Display the first few lines
find out how many observations are in the dataset
How many columns does the data.frame have?
use grep() and regular expressions to extract the column names of all items and store it in a vector called ‘items’
use the vector you created in c) and create 5 new vectors from it which only contain the names of one respective trait.

Extraversion
Neuroticism
Agreeableness
Openess
Conscientiousness

HINT: use reasonable abbreviations such as ‘extra’.

TASK 3 A little custom function

Aggregate all 50 items to their respective big 5 trait. Write a function that accepts two arguments and computes a sum score given those two arguments. The first argument should be the data.frame that contains the data. The second argument is a vector of column names of this data.frame. The function should return a sum score per trait and observation.

Hint: this function is potentially a one-liner. If you need more than 5 or 6 lines, you are proabably thinking too complicated.

TASK 4 Basic Visualization, Getting an Idea of the dataset

Race, age, gender and country, as well as the 50 trait items plus the newly introduced sum scores will be the focus of the remaining tasks.

reduce the dataset to only those variables mentioned above (use indexing to do so and store the result in a second data.frame)
introduce a new variable that is TRUE when an observation is from the US and FALSE when it’s not. How many Americans and non-Americans are there in the dataset?
use boxplots to distinguish sum scores by 1) gender and by 2) the new US / non-US variable. What can you tell?
pick 4 out of the 5 traits and create a histogram for all each of the 4 sum scores. Create a 2x2 canvas of 4 histograms! HINT: use par(mfrow = c(2,2)) BEFORE plotting. Make sure to use enough breaks.

What about the distribution? Is it similar to a well known distribution? If so, plot a random draw of a similarily shaped distribution as well.

TASK 5 Purging the Dataset From Unreasonable Data

Datasets may contain measurement errors or bad results that cause problems to many statistical methods. Thus inspecting the variables of interest is important to avoid e.g. unreasonable outliers. Set unreasonable values to NA.

Make a copy of your big5 object called big5_clean. Just use this copy for the tasks ahead. We do so to compare the full dataset with the cleaned dataset later on.

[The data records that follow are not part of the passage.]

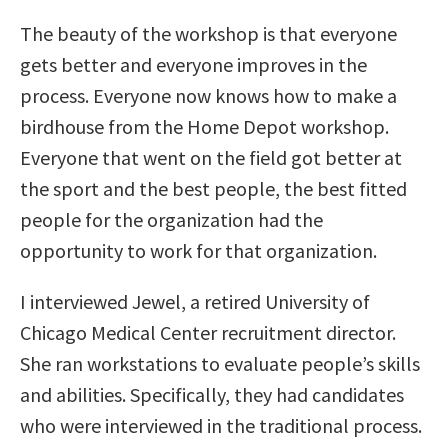
The beauty of the workshop is that everyone
gets better and everyone improves in the
process. Everyone now knows how to make a
birdhouse from the Home Depot workshop.
Everyone that went on the field got better at
the sport and the best people, the best fitted
people for the organization had the
opportunity to work for that organization.
I interviewed Jewel, a retired University of
Chicago Medical Center recruitment director.
She ran workstations to evaluate people’s skills
and abilities. Specifically, they had candidates
who were interviewed in the traditional process.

gender does not seem to be binary, turn it into a binary variable, switch unreasonable values or NA. How many do you have? Hint: Use is.na().
age seems to contain several unreasonable values, too. E.g.: Some participants indicating their year of birth instead of their age. Also, some software development rookie introduced a common but bad encoding for missing data. Set these values to NA !
use the summary() and quantile() functions to get a better idea of your variables and to identify NAs or values that should rather be set to NA.
Create a correlation matrix of the sum scores you computed before? Are the trait scores correlated? Comment on your results. Why are your results reasonable?

TASK 6 Inference

Test for homegeneity of variances across gender for all of the sum scores. Make sure your gender variables has been cleaned up and turned into a factor. Use R’s standard bartlett.test as well as leveneTest from the car package.
Pick a sum score that turned out to have a homogeneous variance across groups and run an analysis of variance grouped by gender.
run an analysis of variance for one of the sum scores grouped by country.
run a t.test to compare extraversion sums across gender. Use the linear model function lm.
Pick one of the sum scores and regress it on country using the US as a reference level. Hint: Make sure country is a factor! Comment on your results / regression output.